Unfortunately our pal Ron showed up. Like Bob, he’s in his fifties. Ron joined Bob’s so-called fun. He picked up some gel and read aloud the word “tingling” with deafening emphasis. I warned him, “Keep this up and I’m going to write a column about it.” That didn’t stop him; it egged him on.

Bob and Ron acted like two monkeys getting their first banana. (Sorry again - what other example is there with monkeys?) They made goofy yelping sounds while reading sordid words. Bob read, “hundreds of raised studs.” I ignored him. He nearly shouted, “Can’t you hear? I said HUNDREDS of - .” I found a wad of tissue and stuffed it in his mouth.

Did you know they come in “assorted colors and luscious flavors” like mint, orange and strawberry? I do now. And so does everybody at CVS.

Bob discovered some with electric vibrating rings. He stopped talking and started reading, then exclaimed, “Batteries are included!”

“Bob, I’ll kill you if you talk about this one.” Am I nuts? (I heard that.) So we were all treated to the detailed description. The ladies stopped laughing and looked behind him to see if there were more in stock. When I grabbed the box to put it back, I noticed, “Avoid contact with eyes.” Maybe it’s my non new-age ways, but – how on earth would a one of these vibrating rings wind up in someone’s eye?

They all have warnings about calling your doctor if anything goes wrong. I can just imagine that conversation.

“Doctor?” I’d say. “My ring is stuck.”

“Dishwashing liquid will make it slip off.”

“Not that kind of ring.”

“What other kind is there?”

“Um – it’s in my, um, my, um - what women have that men don’t.”

“A nipple ring. Men wear them too. I don’t recommend them.
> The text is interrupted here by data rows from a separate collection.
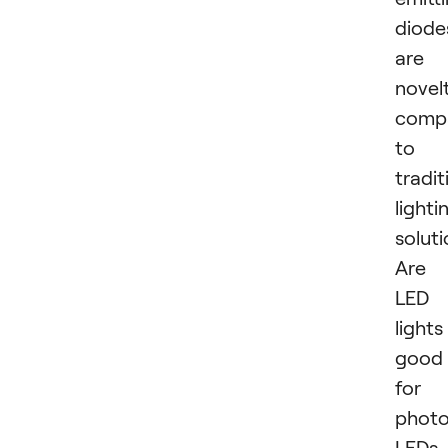
diode
are 
novel
comp
to
tradit
lighti
soluti
Are
LED
lights
good
for
phot
LEDs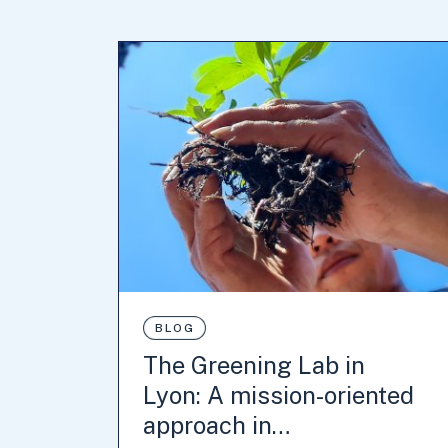
BLOG
The Greening Lab in
Lyon: A mission-oriented
approach in…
Since you can’t unclasp it, ask Bob to very carefully use bolt cutters.”

“Up there!?”

I’d realize how illogical that sounded so I’d say, “The ring is, uh, where babies come from.”

“In your uterus?”

“Well, no.” I’d clear my throat for the hundredth time. “You see, we were doing, uh, what married people do, and –”

“You were having intercourse and inserted a ring?”

“Um  . . .  uh huh.”

Then he’d tell me to meet him at the hospital, where there would be 25 medical students eagerly awaiting their first ER rounds.

By the end of my imaginative scenario, it was time for my shot. The nurse noticed one question I missed on my form. “Are you allergic to latex?” That did it. I went into such full-body hysterics that I couldn’t keep my arm from shaking. I shook my head no, while Bob and Ron kept perfectly straight faces.

I was asked to leave if I could not control myself from sitting there giggling.

I left.

I’m going to drive to another state to get this year’s shot.